Nonostante la stampa ebraica e non continua a evidenziare solo i teppisti di Tag Mehir
Fiamma Nirenstein
C’è almeno uno, nel mondo, per cui una visita del Papa in Medio Oriente è affar semplice mentre tutte le diplomazie si affannano e talora si disperano: è il rabbino argentino Abraham Skorka che di Jorge Bergoglio è amico da vent’anni, e che ieri ci ha spiegato in un nocciolo la visita papale. “Scrivendo un libro insieme e dialogando fra noi in tv per 31 ore, niente era più chiaro del suo orrore per l’antisemitismo, dell’unione spirituale fra ebraismo e cristianesimo, e il desiderio di percorrere insieme le vie di Israele. E’ un sogno che si realizza. Portare un’utile parola di pace: questo vuole il Papa. Naturalmente il suo primo obiettivo non possono essere che i luoghi santi. Ma sarà la prima volta che un Papa, in Terra d’Israele, visita la tomba di Theodoro Herzl, il padre fondatore del sionismo. E’ un gesto molto importante: il Papa vede nel sionismo la crescita spirituale del popolo ebraico”. Certo è un gesto di grande peso teologico quando tanti mettono in discussione il diritto del popolo ebraico alla Terra d’Israele, quasi equivalente a quello che Giovanni Paolo compiette riconoscendo lo Stato d’Israele stesso.
Ma molte altre sfide attendono il Papa in questo viaggio, che comincia sabato con Amman, capitale della Giordania, dove il re incontrerà re Abdullah e la regina Rania, dirà messa allo stadio e visiterà il fonte battesimaledi Betania sul Giordano. La domenica sarà a Betlemme, dove dirà messa di fronte alla Chiesa della Natività. Nel pomeriggio, Israele: inizierà la visita con incontri ecumenici per poi dedicarsi il giorno dopo al Gran Mufti Muhammad Ahmad Hussein, personaggio molto aggressivo che auspica nei suoi discorsi la distruzione di Israele.
Poi il Monte Herzl e Yad Va Shem. Il giorno dopo, incontri politici (con Shimon Peres e Netanyahu) e ecumenici nei luoghi santi. Il Papa parte in un momento molto difficile per i cristiani nel mondo islamico: secondo la watch list del 2013 si varia dai cento ai duecento milioni di perseguitati, 105mila cristiani l’anno vengono assassinati per la loro fede.
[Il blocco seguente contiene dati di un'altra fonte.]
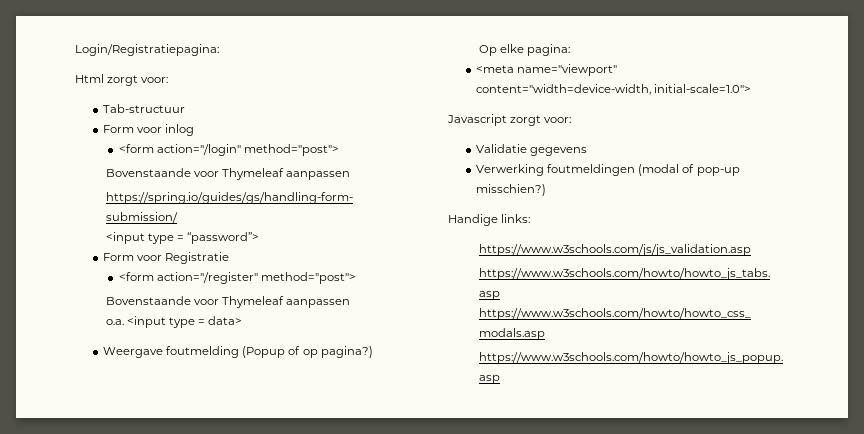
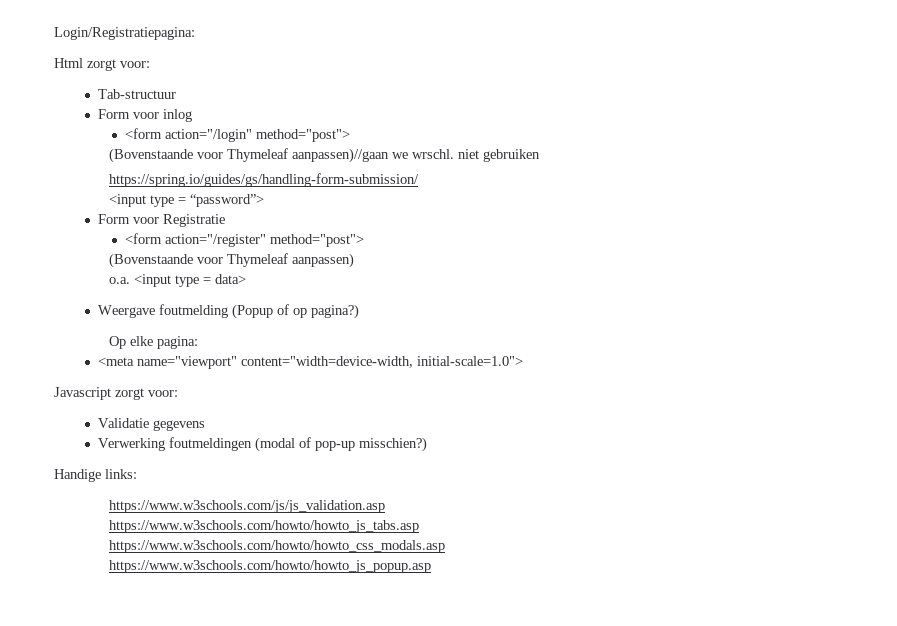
[105,168,351,180] Bovenstaande voor Thymeleaf aanpassen -> [109,148,541,163] (Bovenstaande voor Thymeleaf aanpassen)//gaan we wrschl. niet gebruiken
[105,296,351,308] Bovenstaande voor Thymeleaf aanpassen -> [109,253,355,268] (Bovenstaande voor Thymeleaf aanpassen)

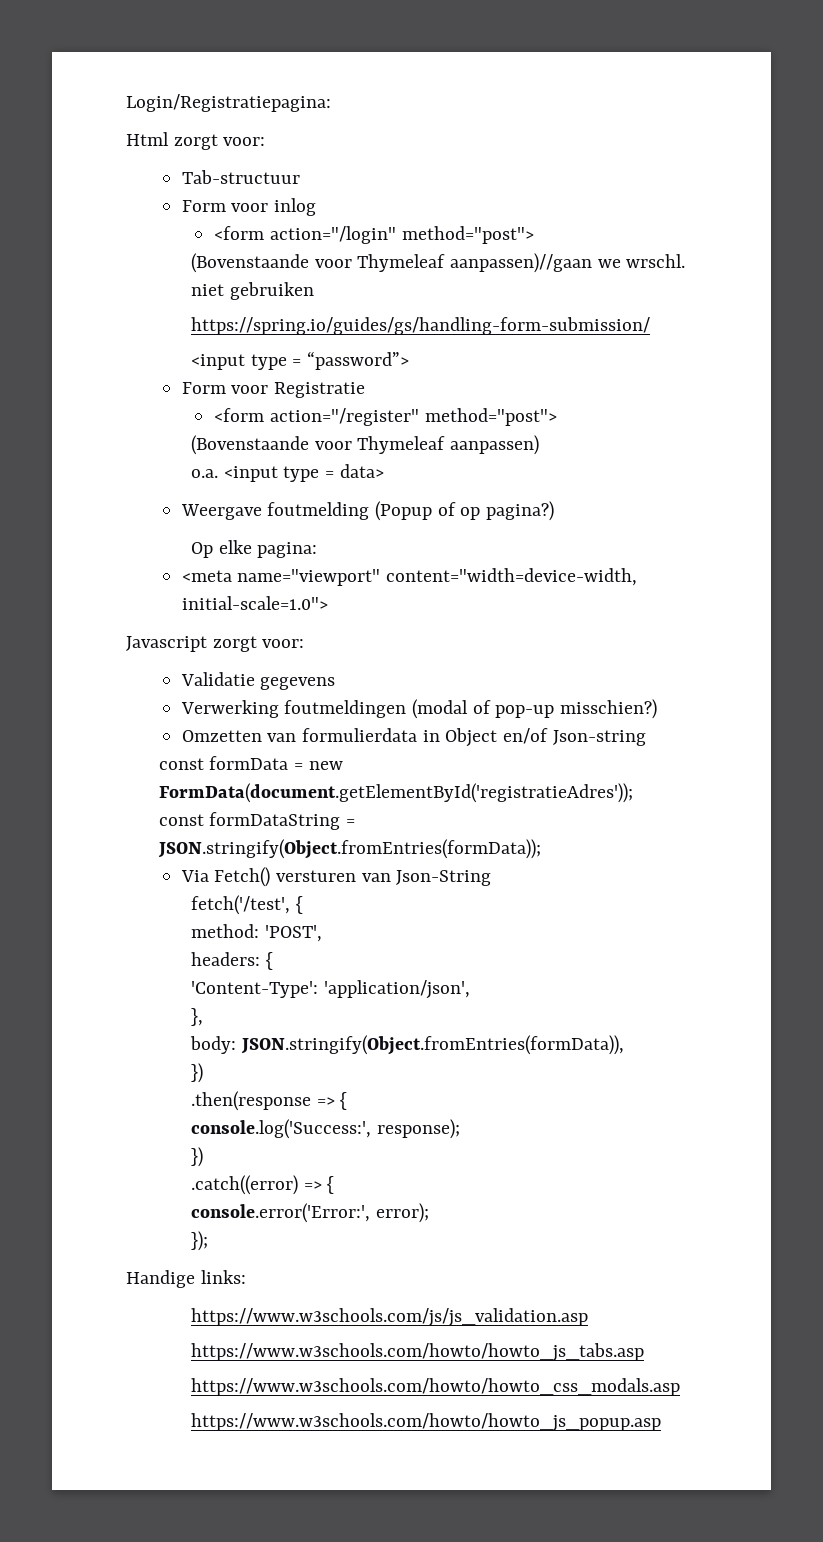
(427, 444) none -> [181,728,646,747] [158,756,343,770] [158,783,633,803] [158,812,355,830] [157,839,541,859] [180,867,492,887] [191,895,303,915] [191,924,322,942] [191,952,273,970] [191,980,470,999] [191,1008,204,1026] [190,1035,624,1055] [191,1063,204,1083] [191,1091,348,1111] [191,1119,460,1139] [191,1147,204,1167] [191,1175,335,1195] [191,1203,429,1223] [191,1231,209,1251] // Omzetten van formulierdata in Object en/of Json-string // const formData = new FormData(document.getElementById('registratieAdres')); // const formDataString = JSON.stringify(Object.fromEntries(formData)); // Via Fetch() versturen van Json-String // fetch('/test', { // method: 'POST', // headers: { // 'Content-Type': 'application/json', // }, // body: JSON.stringify(Object.fromEntries(formData)), // }) // .then(response => { // console.log('Success:', response); // }) // .catch((error) => { // console.error('Error:', error); // });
E il Medio Oriente è uno degli epicentri di questa insopportabile persecuzione, che crea anche grandi movimenti di profughi e modifiche demografiche. Se il Papa dirà una parola decisa su questo problema, certo questo è il luogo e il tempo appropriato, e il suo amico Skorka pensa che lo farà, sia pure con delicatezza.
Paradossalmente, l’unica tappa in cui il Papa potrà sorridere liberamente è Israele. E’ infatti l’unico Paese in cui la popolazione cristiana è cresciuta e non subisce persecuzioni di sorta: nel 2012 i cristiani erano 158mila, nel 2013 161mila, l’80 per cento si definisce comunemente (anche se ormai molti vogliono essere chiamati cristiani israeliani) arabi cristiani, e il 20 per cento russi. Nel 1948, anno dell’Indipendenza, c’erano solo 34mila cristiani in Israele. Secondo il Pew Center Israele è l’unica parte del Mediorente dove c’è una crescita: dei 2,2 miliardi di cristiani nel mondo, solo lo 0,6 per cento vive qui, il 4 per cento del totale degli abitanti, mentre un secolo fa era il 20.
Il Papa ha molto lavoro da queste parti: ciò che i cristiani subiscono in Siria, o in Arabia Saudita certo non devono patire in Giordania o nell’Autorità Palestinese. Ma quando Francesco parlerà a Betlemme non potrà ignorare che erano il 90 per cento agli inizi del ‘900 ed il 40 per cento nel 2000: oggi sono il 18 per cento, e il 28 con comuni di Beth Sahur e Beit Jala. Il futuro dei cristiani nel mondo palestinese può soffrire dell’alleanza di Abu Mazen con Hamas, che tormenta i cristiani di Gaza.
Quanto alla Giordania, che ha il sei per cento di cristiani su sei milioni e mezzo di abitanti, ogni scossa alla monarchia è un rischio. Un viaggio come il Papa desidera, porta prima di tutto il segno della salvezza di cristiani in Medio Oriente e anche quello della quieta accettazione dell’esistenza di Israele. Un passo avanti su questi due temi, è una parola di pace.